Operating system: CentoOS7 / Windows 11

Compiler version: GCC 11.2.1, VS2022 Community

Eclipse iceoryx version: v2.0.3

Observed result or behaviour: Subscriber crashes in CentOS7 with segmentation fault. Subscriber works successfully in Windows.

Conditions where it occurred / Performed steps: Just modified the publisher/subscriber examples in the iceoryx/iceoryx_examples/icehello/ folder from:

struct RadarObject
{
    double x = 0.0;
    double y = 0.0;
    double z = 0.0;
};

to:

struct RadarObjectWithString
{
    double x = 0.0;
    double y = 0.0;
    double z = 0.0;
    std::string s{"string"};
};

This std::string addition to the data causes a segmentation fault in CentOS7 when I try to read the string data in the subscriber using takeResult.value()->s. The value of x, y, z are still perfectly accessible in CentOS7 using takeResult.value()->x, ... .

However, the same code works successfully in Windows and I can print the value of s using takeResult.value()->s as well as the rest of the struct members.

elfenpiff commented 9 months ago

@afpgit This is expected. The types you are allowed to use in zero-copy communication must satisfy multiple properties:

  1. Self Contained, they are not allowed to use the heap
  2. They shall not use vtables
  3. They are not allowed to use pointers in their internal structure

The string violates 1. and 3. But no worries, you can use the iox::stringas alternative, then your code would look like:

#include "iox/string.hpp"

struct RadarObjectWithString {
  double x = 0.0;
  double y = 0.0;
  double z = 0.0;
  iox::string<128> s("string"); // creates a fixed size string with the maximum capacity of 128
};

The reason why you have to satisfy strictly the requirements is, that every process has its own local process space that cannot be accessed from within another process. So if your data structure uses the heap, this heap address is not accessible from another process which causes a segfault. If you use vtables those tables are essentially function pointer that are also no longer valid in another process space. And if your construct is using pointers internally, those pointers are invalidated in another process space due to the address randomization. For instance in process A the process space goes from 0x10 ... 0x2020 and in process B from 0xbebe ... 0xcafe so if the pointer in process A is pointing to memory location 0x12 it is valid only for process A, in process B it would point to an invalid memory address.

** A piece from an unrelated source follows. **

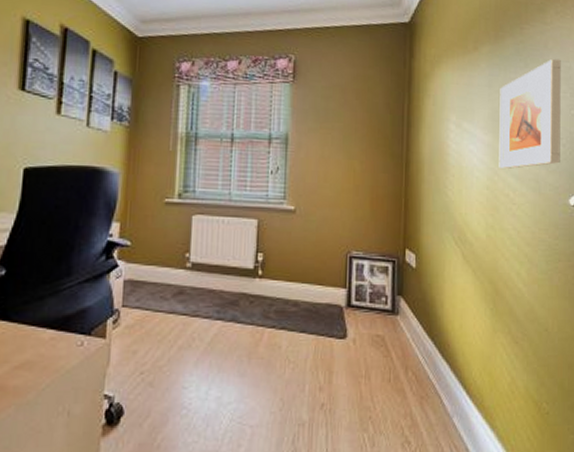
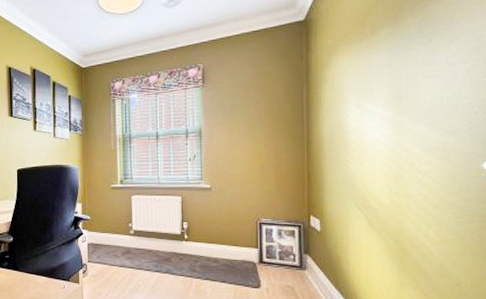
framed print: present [499,58,561,169] -> none [401,29,472,140]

mossmaurice commented 9 months ago

@afpgit You can find the above info and much more also in the official documentation: https://iceoryx.io/latest/getting-started/overview/#restrictions. A good read is about shared memory which visualizes what @elfenpiff described can be found here: https://github.com/eclipse-iceoryx/iceoryx/blob/v2.0.5/doc/shared-memory-communication.md

elBoberido commented 9 months ago

Closing the issue. elfenpiff and mossmaurice already answered the question.